### Directive
Give back the lines below word for word, omitting the pictures.
******************************
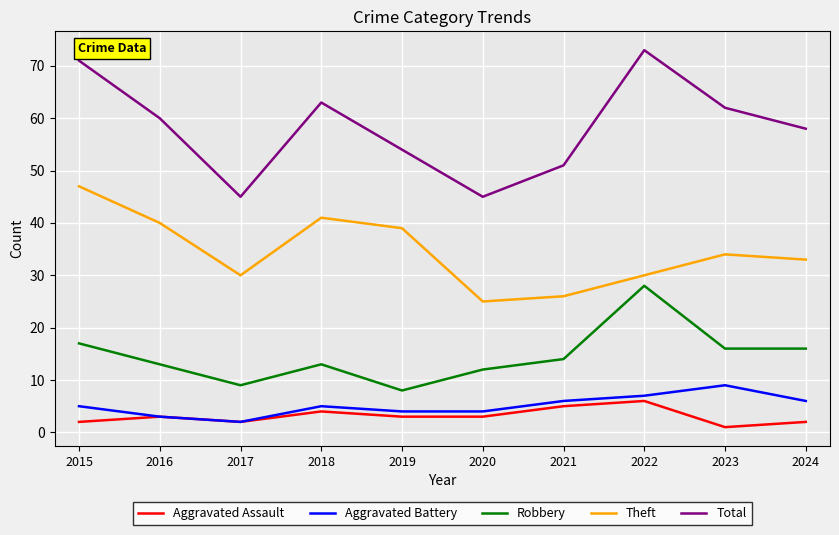

Reading right to left, what are all the values shown in this chart?

Aggravated Assault: 2	1	6	5	3	3	4	2	3	2
Aggravated Battery: 6	9	7	6	4	4	5	2	3	5
Robbery: 16	16	28	14	12	8	13	9	13	17
Theft: 33	34	30	26	25	39	41	30	40	47
Total: 58	62	73	51	45	54	63	45	60	71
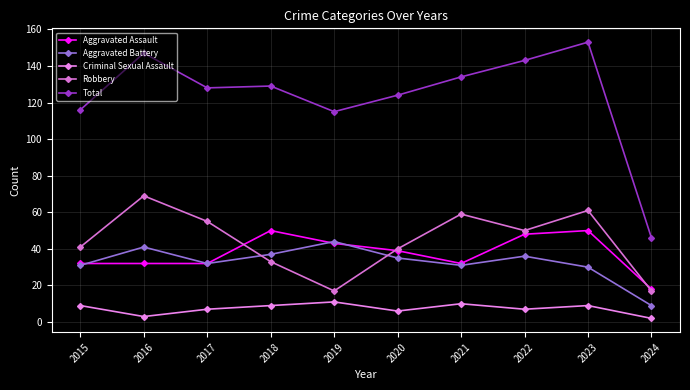

What value does the Aggravated Assault series have at 2021, to the nearest 10?

30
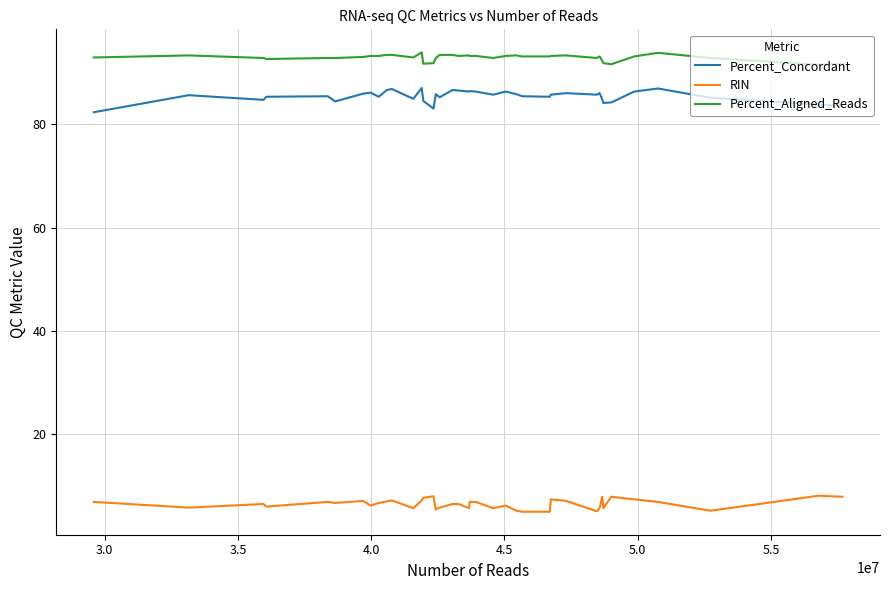

Which series has the widest spread of values?

Percent_Concordant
******************************
### Written answer
Reading right to left, what are all the values shown in this chart?

Aggravated Assault: 2	1	6	5	3	3	4	2	3	2
Aggravated Battery: 6	9	7	6	4	4	5	2	3	5
Robbery: 16	16	28	14	12	8	13	9	13	17
Theft: 33	34	30	26	25	39	41	30	40	47
Total: 58	62	73	51	45	54	63	45	60	71

What value does the Aggravated Assault series have at 2021, to the nearest 10?

30

Which series has the widest spread of values?

Percent_Concordant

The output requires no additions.